Namun, panduan dari Kementerian Kesehatan bertentangan dengan kode pidana dengan juga mengizinkan aborsi dalam kasus anomali janin dan pemerkosaan. Seperangkat petunjuk lebih komprehensif tentang kapan aborsi dapat dilakukan dikeluarkan dan kemudian ditarik oleh Kementerian Kesehatan pada tahun 2017.

Ambiguitas dan ketakutan akan penjara menyebabkan dokter menolak wanita yang mencari perawatan, para ahli memberi tahu Al Jazeera. Wanita-wanita itu, dipengaruhi oleh desinformasi, kemudian resort ke tindakan ekstrem dan berbahaya untuk menghilangkan kehamilan yang tidak direncanakan.

“Kekacauan ini menyebabkan tidak ada akses sama sekali ke layanan, karena siapa pun yang melakukannya menganggap bahwa mereka melakukannya secara ilegal dan bisa dipenjarakan,” menjelaskan Primah Kwagala, seorang pengacara dan direktur dari sebuah lembaga nirlaba berbasis di Kampala, Inisiatif Probono Perempuan.

Sementara itu, pemerintah yang sama yang membatasi aborsi menyediakan perawatan pasca-aborsi di rumah sakit di seluruh negara, menghabiskan $14 juta untuk itu setiap tahun.
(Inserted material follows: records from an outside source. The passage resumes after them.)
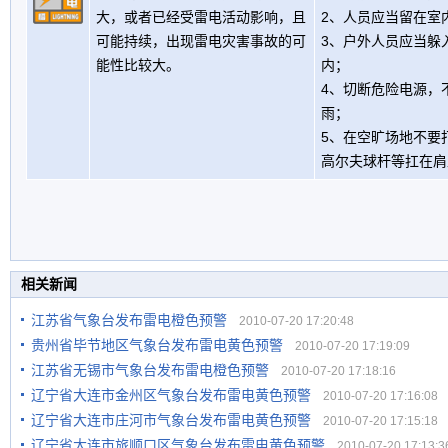
大，或者已经受雷电活动影响，且
2、人员应当留在室
可能持续，出现雷电灾害事故的可
3、户外人员应当躲
能性比较大。
内；
4、切断危险电源，
雨；
5、在空旷场地不要
高尔夫球杆等扛在肩
相关新闻
江苏省气象台发布雷电橙色预警
2010-07-20 17:20:48
贵州省毕节地区气象台发布雷电黄色预警
2010-07-20 17:19:09
江苏省无锡市气象台发布雷电橙色预警
2010-07-20 17:18:16
辽宁省大连市金州区气象台发布雷电黄色预警
2010-07-20 17:16:08
辽宁省大连市庄河市气象台发布雷电黄色预警
2010-07-20 17:15:18
辽宁省大连市旅顺口区气象台发布雷电黄色预警
2010-07-20 17:13:3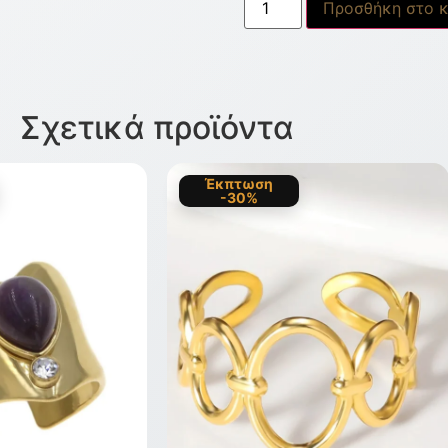
Προσθήκη στο κ
Σχετικά προϊόντα
Έκπτωση
-30%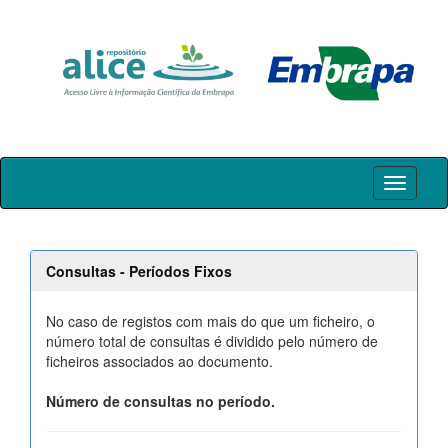
Skip
navigation
Consultas - Períodos Fixos
No caso de registos com mais do que um ficheiro, o
número total de consultas é dividido pelo número de
ficheiros associados ao documento.
Número de consultas no período.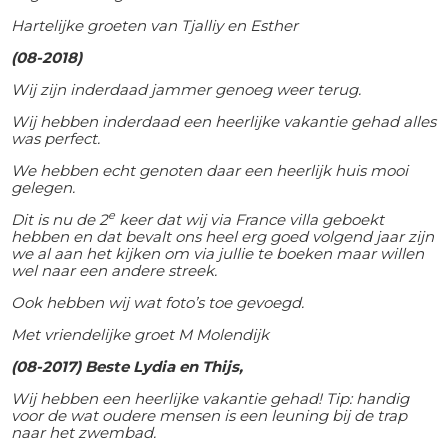
Hartelijke groeten van Tjalliy en Esther
(08-2018)
Wij zijn inderdaad jammer genoeg weer terug.
Wij hebben inderdaad een heerlijke vakantie gehad alles
was perfect.
We hebben echt genoten daar een heerlijk huis mooi
gelegen.
e
Dit is nu de 2
keer dat wij via France villa geboekt
hebben en dat bevalt ons heel erg goed volgend jaar zijn
we al aan het kijken om via jullie te boeken maar willen
wel naar een andere streek.
Ook hebben wij wat foto’s toe gevoegd.
Met vriendelijke groet M Molendijk
(08-2017) Beste Lydia en Thijs,
Wij hebben een heerlijke vakantie gehad! Tip: handig
voor de wat oudere mensen is een leuning bij de trap
naar het zwembad.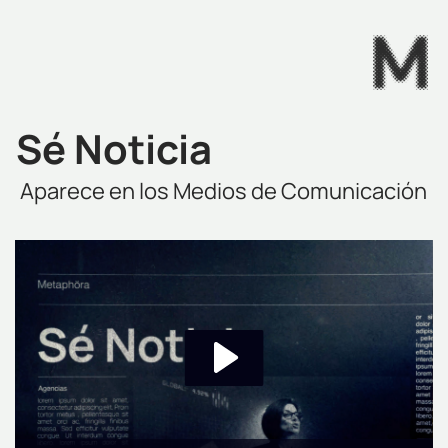
Sé Noticia
Aparece en los Medios de Comunicación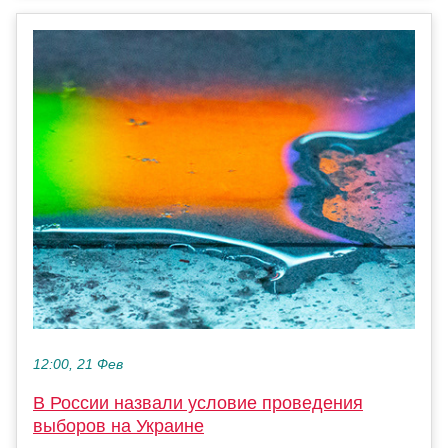
12:00, 21 Фев
В России назвали условие проведения
выборов на Украине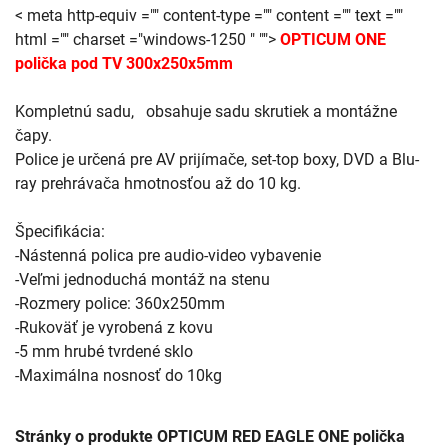
< meta http-equiv ="" content-type ="" content ="" text =""
html ="" charset ="windows-1250 " "">
OPTICUM ONE
polička pod TV 300x250x5mm
Kompletnú sadu, obsahuje sadu skrutiek a montážne
čapy.
Police je určená pre AV prijímače, set-top boxy, DVD a Blu-
ray prehrávača hmotnosťou až do 10 kg.
Špecifikácia:
-Nástenná polica pre audio-video vybavenie
-Veľmi jednoduchá montáž na stenu
-Rozmery police: 360x250mm
-Rukoväť je vyrobená z kovu
-5 mm hrubé tvrdené sklo
-Maximálna nosnosť do 10kg
Stránky o produkte OPTICUM RED EAGLE ONE polička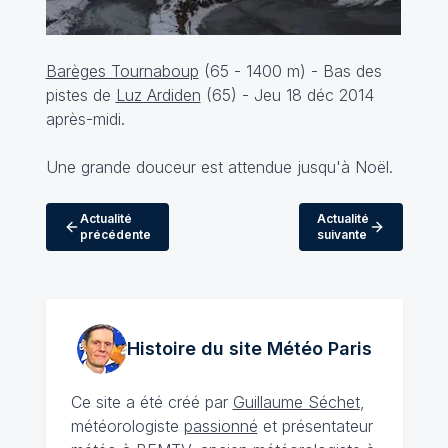
Barèges Tournaboup
(65 - 1400 m) - Bas des
pistes de
Luz Ardiden
(65) - Jeu 18 déc 2014
après-midi.
Une grande douceur est attendue jusqu'à Noël.
Actualité
Actualité
précédente
suivante
Histoire du site Météo
Paris
Ce site a été créé par
Guillaume Séchet
,
météorologiste
passionné
et présentateur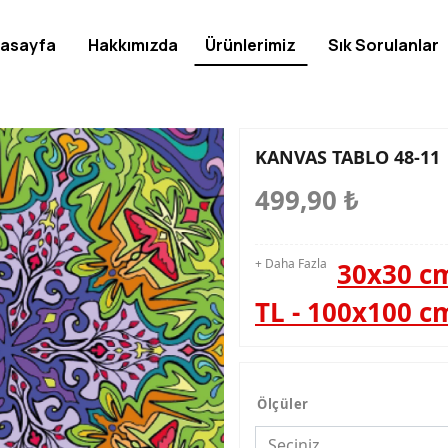
asayfa
Hakkımızda
Ürünlerimiz
Sık Sorulanlar
KANVAS TABLO 48-11
499,90
₺
+ Daha Fazla
30x30 cm
TL - 100x100 c
Ölçüler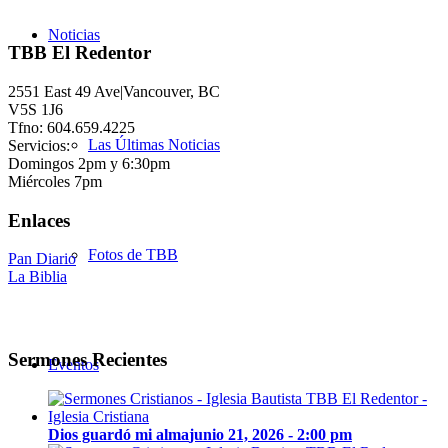
Noticias
TBB El Redentor
2551 East 49 Ave|Vancouver, BC
V5S 1J6
Tfno: 604.659.4225
Las Últimas Noticias
Servicios:
Domingos 2pm y 6:30pm
Miércoles 7pm
Enlaces
Fotos de TBB
Pan Diario
La Biblia
Sermones Recientes
Eventos
Dios guardó mi alma
junio 21, 2026 - 2:00 pm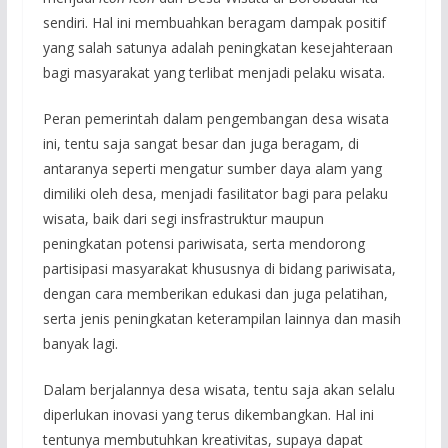
sendiri. Hal ini membuahkan beragam dampak positif
yang salah satunya adalah peningkatan kesejahteraan
bagi masyarakat yang terlibat menjadi pelaku wisata.
Peran pemerintah dalam pengembangan desa wisata
ini, tentu saja sangat besar dan juga beragam, di
antaranya seperti mengatur sumber daya alam yang
dimiliki oleh desa, menjadi fasilitator bagi para pelaku
wisata, baik dari segi insfrastruktur maupun
peningkatan potensi pariwisata, serta mendorong
partisipasi masyarakat khususnya di bidang pariwisata,
dengan cara memberikan edukasi dan juga pelatihan,
serta jenis peningkatan keterampilan lainnya dan masih
banyak lagi.
Dalam berjalannya desa wisata, tentu saja akan selalu
diperlukan inovasi yang terus dikembangkan. Hal ini
tentunya membutuhkan kreativitas, supaya dapat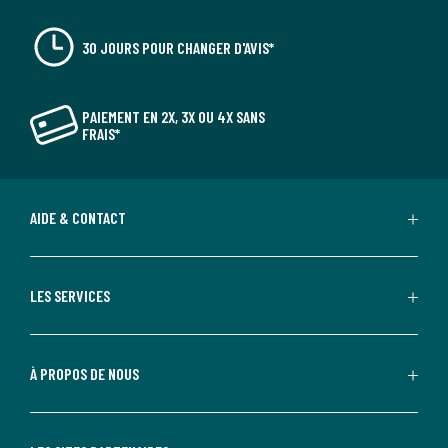
30 JOURS POUR CHANGER D'AVIS*
PAIEMENT EN 2X, 3X OU 4X SANS
FRAIS*
AIDE & CONTACT
LES SERVICES
À PROPOS DE NOUS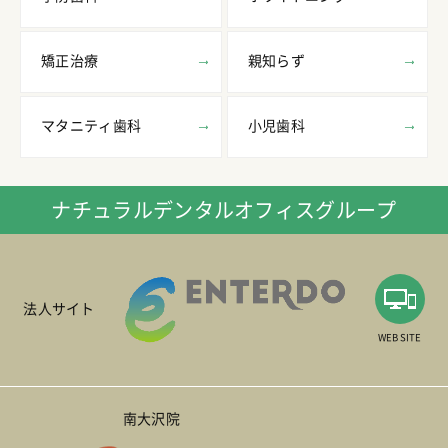
矯正治療
親知らず
マタニティ歯科
小児歯科
ナチュラルデンタルオフィスグループ
法人サイト
WEB SITE
南大沢院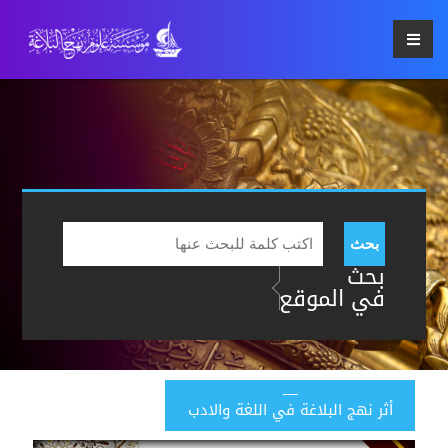
بحث
بحث
في الموقع
أثر نهج البلاغة في اللغة والادب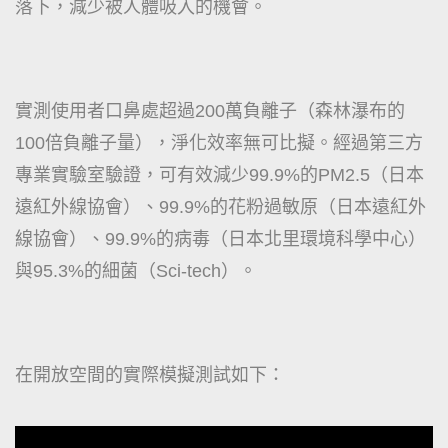
落下，減少被人體吸入的機會。
實測使用者口鼻處超過200萬負離子（森林瀑布的
100倍負離子量），淨化效率無可比擬。經過第三方
專業實驗室驗證，可有效減少99.9%的PM2.5（日本
遠紅外線協會）、99.9%的花粉過敏原（日本遠紅外
線協會）、99.9%的病毒（日本北里環境科學中心）
與95.3%的細菌（Sci-tech）。
在開放空間的實際模擬測試如下：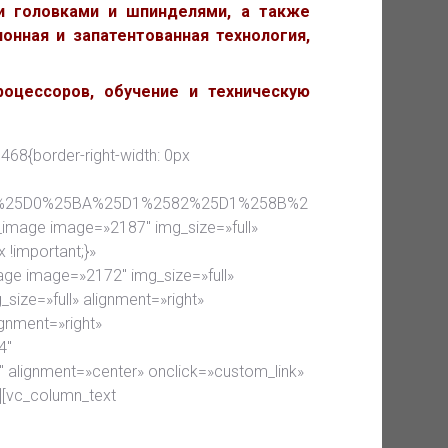
и головками и шпинделями, а также
онная и запатентованная технология,
оцессоров, обучение и техническую
468{border-right-width: 0px
B0%25D0%25BA%25D1%2582%25D1%258B%2
e_image image=»2187″ img_size=»full»
 !important;}»
age image=»2172″ img_size=»full»
size=»full» alignment=»right»
ignment=»right»
4″
 alignment=»center» onclick=»custom_link»
][vc_column_text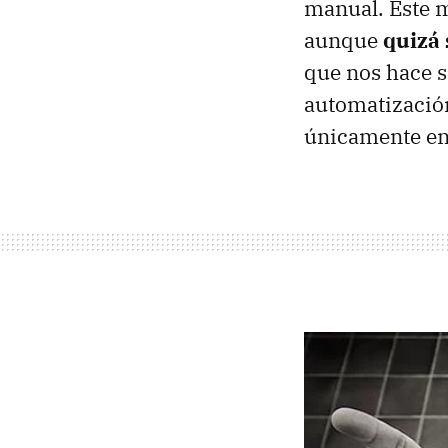
manual. Este m
aunque
quizá 
que nos hace s
automatización
únicamente en u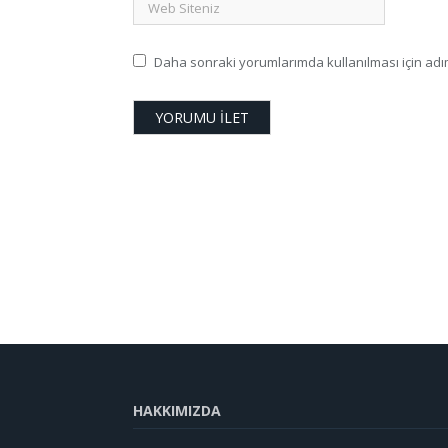
Daha sonraki yorumlarımda kullanılması için adım
HAKKIMIZDA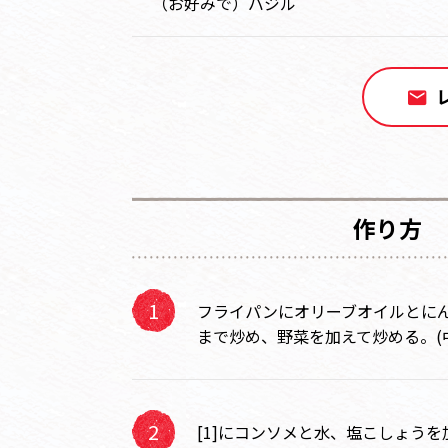
（お好みで）バジル
作り方
フライパンにオリーブオイルとに
まで炒め、野菜を加えて炒める。(中
[1]にコンソメと水、塩こしょうを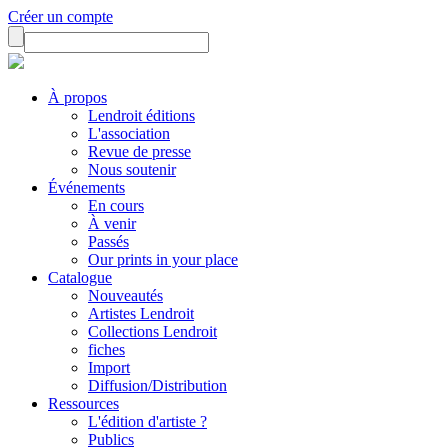
Créer un compte
À propos
Lendroit éditions
L'association
Revue de presse
Nous soutenir
Événements
En cours
À venir
Passés
Our prints in your place
Catalogue
Nouveautés
Artistes Lendroit
Collections Lendroit
fiches
Import
Diffusion/Distribution
Ressources
L'édition d'artiste ?
Publics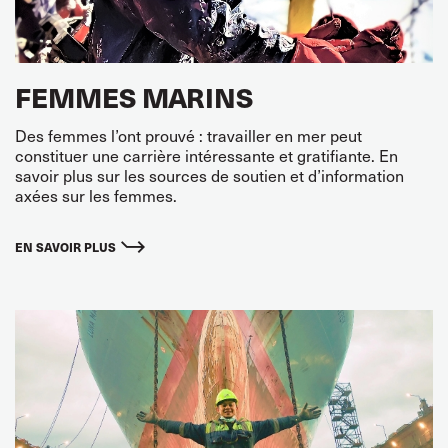
FEMMES MARINS
Des femmes l’ont prouvé : travailler en mer peut
constituer une carrière intéressante et gratifiante. En
savoir plus sur les sources de soutien et d’information
axées sur les femmes.
EN SAVOIR PLUS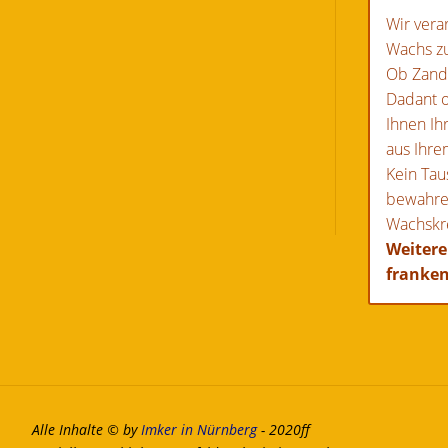
Wir vera
Wachs z
Ob Zand
Dadant o
Ihnen Ih
aus Ihre
Kein Tau
bewahre
Wachskre
Weitere
franke
Alle Inhalte © by
Imker in Nürnberg
- 2020ff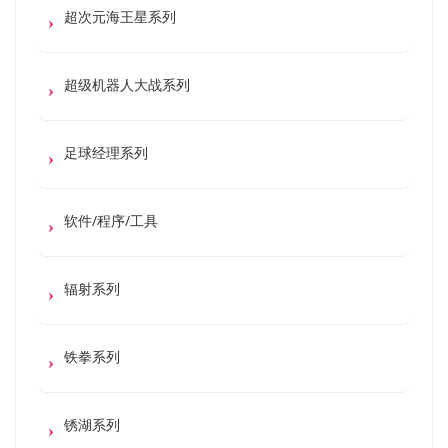
超次元海王星系列
超级机器人大战系列
足球经理系列
软件/程序/工具
辐射系列
铁拳系列
锈湖系列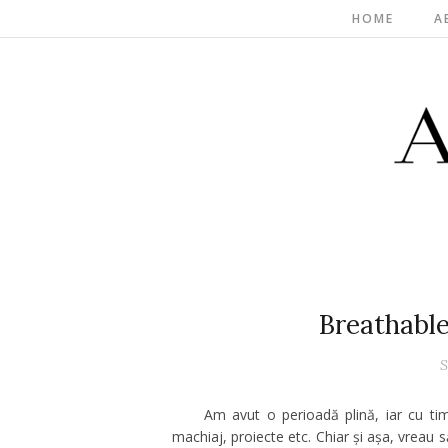
HOME
A
Breathable
S
Am avut o perioadă plină, iar cu timp
machiaj, proiecte etc. Chiar și așa, vreau 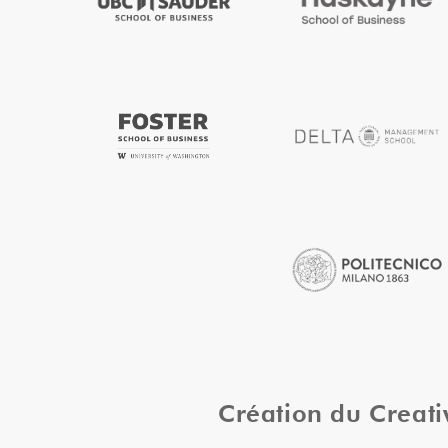
Création du Creat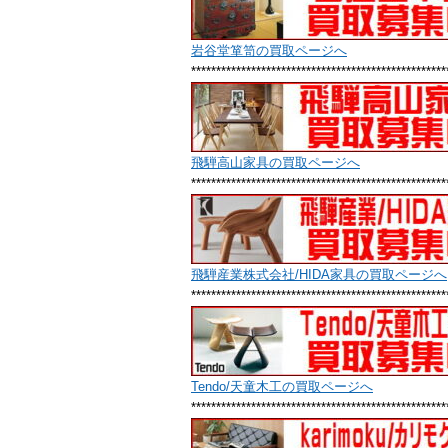
岩谷堂箪笥の買取ページへ
***************************************************
飛騨高山家具の買取ページへ
***************************************************
飛騨産業株式会社/HIDA家具の買取ページへ
***************************************************
Tendo/天童木工の買取ページへ
***************************************************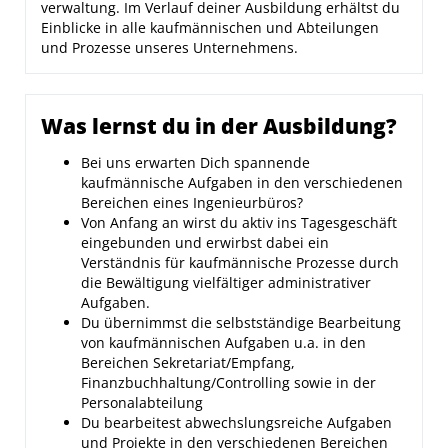
verwaltung. Im Verlauf deiner Ausbildung erhältst du
Einblicke in alle kaufmännischen und Abteilungen
und Prozesse unseres Unternehmens.
Was lernst du in der Ausbildung?
Bei uns erwarten Dich spannende
kaufmännische Aufgaben in den verschiedenen
Bereichen eines Ingenieurbüros?
Von Anfang an wirst du aktiv ins Tagesgeschäft
eingebunden und erwirbst dabei ein
Verständnis für kaufmännische Prozesse durch
die Bewältigung vielfältiger administrativer
Aufgaben.
Du übernimmst die selbstständige Bearbeitung
von kaufmännischen Aufgaben u.a. in den
Bereichen Sekretariat/Empfang,
Finanzbuchhaltung/Controlling sowie in der
Personalabteilung
Du bearbeitest abwechslungsreiche Aufgaben
und Projekte in den verschiedenen Bereichen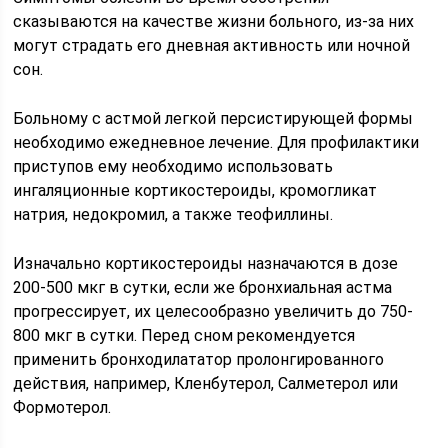
сказываются на качестве жизни больного, из-за них
могут страдать его дневная активность или ночной
сон.
Больному с астмой легкой персистирующей формы
необходимо ежедневное лечение. Для профилактики
приступов ему необходимо использовать
ингаляционные кортикостероиды, кромогликат
натрия, недокромил, а также теофиллины.
Изначально кортикостероиды назначаются в дозе
200-500 мкг в сутки, если же бронхиальная астма
прогрессирует, их целесообразно увеличить до 750-
800 мкг в сутки. Перед сном рекомендуется
применить бронходилататор пролонгированного
действия, например, Кленбутерол, Салметерол или
Формотерол.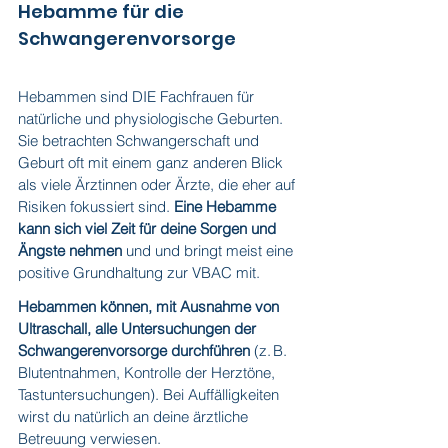
Hebamme für die 
Schwangerenvorsorge
Hebammen sind DIE Fachfrauen für 
natürliche und physiologische Geburten. 
Sie betrachten Schwangerschaft und 
Geburt oft mit einem ganz anderen Blick 
als viele Ärztinnen oder Ärzte, die eher auf 
Risiken fokussiert sind. 
Eine Hebamme 
kann sich viel Zeit für deine Sorgen und 
Ängste nehmen
 und und bringt meist eine 
positive Grundhaltung zur VBAC mit.
Hebammen können, mit Ausnahme von 
Ultraschall, alle Untersuchungen der 
Schwangerenvorsorge durchführen
 (z. B. 
Blutentnahmen, Kontrolle der Herztöne, 
Tastuntersuchungen). Bei Auffälligkeiten 
wirst du natürlich an deine ärztliche 
Betreuung verwiesen.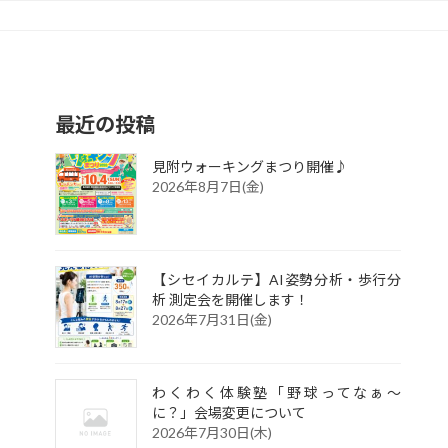
最近の投稿
見附ウォーキングまつり開催♪
2026年8月7日(金)
【シセイカルテ】AI姿勢分析・歩行分
析 測定会を開催します！
2026年7月31日(金)
わくわく体験塾「野球ってなぁ～
に？」会場変更について
2026年7月30日(木)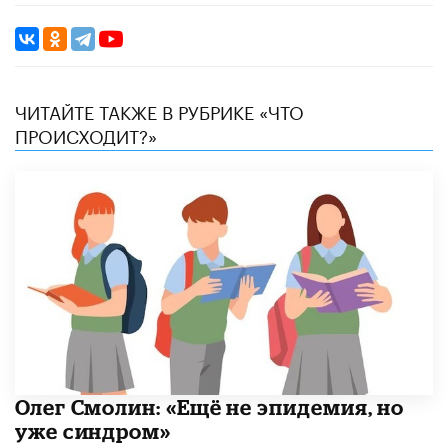
ЧИТАЙТЕ ТАКЖЕ В РУБРИКЕ «ЧТО
ПРОИСХОДИТ?»
​Олег Смолин: «Ещё не эпидемия, но
уже синдром»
Meskipun tidak jelas bagaimana kontradiksi ini terjadi, beberapa dokter mengatakan itu mungkin bagian dari upaya untuk mengatasi jumlah kematian akibat prosedur yang tidak aman.

Dokter medis Oscar Muhoozi mengatakan kepada Al Jazeera bahwa pemerintah memberikan perawatan pasca-aborsi untuk mematuhi standar kesehatan internasional, sambil merespons dampak aborsi tidak aman di Uganda.

Salah satu hasil dari kontradiksi ini, namun, adalah wanita yang mengorbankan nyawa mereka, kata para ahli – karena banyak yang mencari aborsi mengambil jalur yang tidak aman dan ilegal, sambil mengambil risiko hidup mereka atas harapan tipis bahwa mereka dapat diselamatkan setelahnya.

Bahkan, pasien-pasien ini menghadapi demonisasi. “Wanita yang mencari perawatan pasca-aborsi sangat disematkan stigmatis. Itu fakta,” kata Muhoozi dengan lugas.

Sementara itu, para dokter yang memberikan perawatan pasca-aborsi juga dijauhi dalam masyarakat Uganda.